Greenwood, Greenwood & Greenwood v. Klem

Annotate this Case

450 N.W.2d 745 (1990)

GREENWOOD, GREENWOOD & GREENWOOD, P.C., Plaintiff and Appellee, v. Ernest E. KLEM, Defendant and Appellant.

Civ. No. 890102.

Supreme Court of North Dakota.

January 18, 1990.

*746 Freed, Dynes, Reichert & Buresh, P.C., Dickinson, for plaintiff and appellee; argued by Eugene F. Buresh.

Ernest E. Klem, Belfield, pro se.

ERICKSTAD, Chief Justice.

Ernest Klem appealed from a county court order[1] awarding the law firm of Greenwood, Greenwood & Greenwood, P.C., $2,655.60 plus interest, costs and disbursements for legal services rendered in a criminal proceeding against Klem. We affirm.

After a mistrial on two counts of gross sexual imposition, Klem retained the Greenwood law firm to defend him in a second trial on those charges. On August 17, 1987, Klem and Mark Greenwood executed a written agreement in which the Greenwood law firm agreed to defend Klem. According to the written agreement, Klem paid the Greenwood firm $5,000 as an initial retainer which was to be "applied against the legal services actually performed (for Klem) ... by the firm ... at standard hourly rates for partners and associates from $75.00 per hour to $150.00 per hour, except Court appearances, (and) depositions for which minimum fees in excess of hourly fees may be charged." The written agreement also required Klem to pay out-of-pocket disbursements.

Klem was convicted on both counts of gross sexual imposition and incarcerated in the State Penitentiary in January 1988. He retained a different attorney and appealed the conviction to this court. In State v. Klem, 438 N.W.2d 798 (N.D.1989), decided on March 22, 1989, a majority of this court reversed Klem's conviction and remanded for a new trial. Klem was then released from the State Penitentiary, and the criminal charges against him have since been dismissed.

Klem paid the Greenwood law firm a total of $12,800 for legal services rendered in the second trial. The law firm claimed that Klem owed it an additional $2,655.60 plus interest, and when he failed to pay that amount, it commenced this action to collect that amount by serving a summons and complaint upon Klem in the State Penitentiary on July 7, 1988. On July 13, 1988, Klem, representing himself, answered, denying that he owed the firm $2,655.60. A bench trial was scheduled for December 20, 1988, but was continued until March 17, 1989. On March 6, 1989, the county court informed the parties that the trial would not be continued again. On March 9, 1989, Klem served a demand for a jury trial which the trial court denied. After a bench trial on March 17, 1989, the court found that Klem owed the Greenwood law firm $2,655.60 plus interest, costs and disbursements. Klem has appealed.

* * *

Directives:
1/ Reproduce the court opinion above word for word, from "Annotate this Case" to "of North Dakota.".
2/ Gather every line in the records below that contains the string "qSketchRegion". Match its case exactly.

Records supplied:
* * *

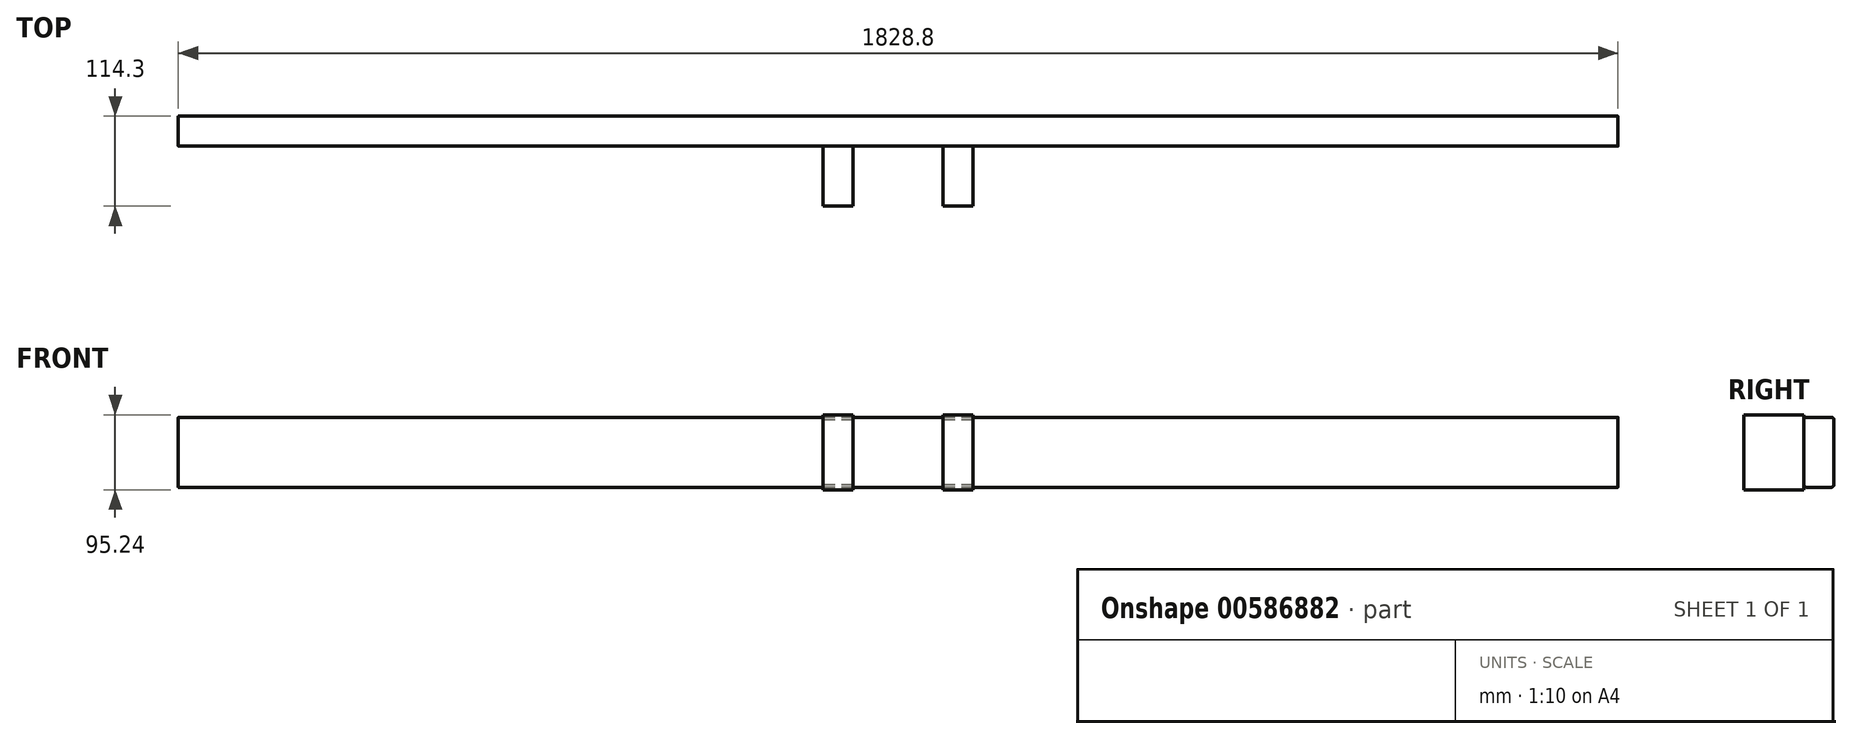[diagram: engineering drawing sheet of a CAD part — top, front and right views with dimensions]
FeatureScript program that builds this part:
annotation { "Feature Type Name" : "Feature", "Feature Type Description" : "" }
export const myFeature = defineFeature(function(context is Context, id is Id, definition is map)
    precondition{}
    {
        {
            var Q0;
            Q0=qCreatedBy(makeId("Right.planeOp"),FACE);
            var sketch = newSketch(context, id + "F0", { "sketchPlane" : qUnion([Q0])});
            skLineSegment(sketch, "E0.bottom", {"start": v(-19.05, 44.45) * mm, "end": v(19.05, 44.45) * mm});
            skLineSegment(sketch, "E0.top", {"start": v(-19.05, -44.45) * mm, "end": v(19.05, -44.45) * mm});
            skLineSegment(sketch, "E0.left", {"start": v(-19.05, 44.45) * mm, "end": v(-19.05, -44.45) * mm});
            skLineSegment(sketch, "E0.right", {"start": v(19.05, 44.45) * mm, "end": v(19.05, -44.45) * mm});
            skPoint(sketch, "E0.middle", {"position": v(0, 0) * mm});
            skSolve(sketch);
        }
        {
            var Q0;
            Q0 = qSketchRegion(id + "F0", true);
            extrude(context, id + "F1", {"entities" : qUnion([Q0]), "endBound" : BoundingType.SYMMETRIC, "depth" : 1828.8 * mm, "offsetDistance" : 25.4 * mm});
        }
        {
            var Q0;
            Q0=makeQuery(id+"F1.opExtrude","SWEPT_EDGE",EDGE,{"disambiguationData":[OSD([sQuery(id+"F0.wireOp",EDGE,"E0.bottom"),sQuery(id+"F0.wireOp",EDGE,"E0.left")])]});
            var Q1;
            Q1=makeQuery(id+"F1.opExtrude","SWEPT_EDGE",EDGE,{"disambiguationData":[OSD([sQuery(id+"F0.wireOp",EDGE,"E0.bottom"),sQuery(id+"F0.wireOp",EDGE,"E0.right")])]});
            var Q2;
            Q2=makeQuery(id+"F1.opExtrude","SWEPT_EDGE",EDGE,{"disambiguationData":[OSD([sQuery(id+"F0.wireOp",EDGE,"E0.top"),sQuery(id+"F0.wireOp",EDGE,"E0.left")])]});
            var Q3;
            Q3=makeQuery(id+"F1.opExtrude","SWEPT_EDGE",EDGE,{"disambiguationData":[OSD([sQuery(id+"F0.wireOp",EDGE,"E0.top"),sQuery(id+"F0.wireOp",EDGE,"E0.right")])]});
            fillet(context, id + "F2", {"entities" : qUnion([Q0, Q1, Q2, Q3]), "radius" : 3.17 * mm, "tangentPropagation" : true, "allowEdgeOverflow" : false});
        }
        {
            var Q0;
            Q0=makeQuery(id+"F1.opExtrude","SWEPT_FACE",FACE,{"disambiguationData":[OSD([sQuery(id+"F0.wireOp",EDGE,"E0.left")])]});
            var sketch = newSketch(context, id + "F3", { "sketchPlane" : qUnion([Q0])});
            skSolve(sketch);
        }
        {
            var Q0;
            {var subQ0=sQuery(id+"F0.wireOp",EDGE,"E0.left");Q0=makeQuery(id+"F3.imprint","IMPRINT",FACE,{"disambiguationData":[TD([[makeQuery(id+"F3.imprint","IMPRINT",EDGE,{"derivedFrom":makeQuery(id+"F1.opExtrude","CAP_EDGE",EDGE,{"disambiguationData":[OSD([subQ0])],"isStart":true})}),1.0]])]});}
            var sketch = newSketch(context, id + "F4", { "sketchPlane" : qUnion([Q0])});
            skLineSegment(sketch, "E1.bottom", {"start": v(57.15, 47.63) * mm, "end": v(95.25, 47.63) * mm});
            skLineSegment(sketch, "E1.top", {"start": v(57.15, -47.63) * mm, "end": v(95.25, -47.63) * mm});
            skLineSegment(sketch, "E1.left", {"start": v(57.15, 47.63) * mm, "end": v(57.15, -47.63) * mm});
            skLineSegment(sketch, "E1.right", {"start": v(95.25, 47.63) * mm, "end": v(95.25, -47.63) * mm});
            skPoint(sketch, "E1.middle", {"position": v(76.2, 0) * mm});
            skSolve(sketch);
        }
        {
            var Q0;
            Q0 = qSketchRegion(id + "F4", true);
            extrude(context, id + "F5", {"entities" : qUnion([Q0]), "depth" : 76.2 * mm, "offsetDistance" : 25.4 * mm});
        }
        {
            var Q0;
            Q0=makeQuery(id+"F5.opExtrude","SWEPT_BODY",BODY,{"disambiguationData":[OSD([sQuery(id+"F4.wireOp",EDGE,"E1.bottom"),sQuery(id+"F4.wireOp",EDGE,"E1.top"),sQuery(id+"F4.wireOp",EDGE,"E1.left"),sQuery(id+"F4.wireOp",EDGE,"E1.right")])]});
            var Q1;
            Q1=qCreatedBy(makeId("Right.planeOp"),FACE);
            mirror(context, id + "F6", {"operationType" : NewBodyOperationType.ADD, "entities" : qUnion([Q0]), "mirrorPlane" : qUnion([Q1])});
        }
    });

* * *

Outputs in order:
1/
Annotate this Case

450 N.W.2d 745 (1990)

GREENWOOD, GREENWOOD & GREENWOOD, P.C., Plaintiff and Appellee, v. Ernest E. KLEM, Defendant and Appellant.

Civ. No. 890102.

Supreme Court of North Dakota.

2/
            Q0 = qSketchRegion(id + "F0", true);
            Q0 = qSketchRegion(id + "F4", true);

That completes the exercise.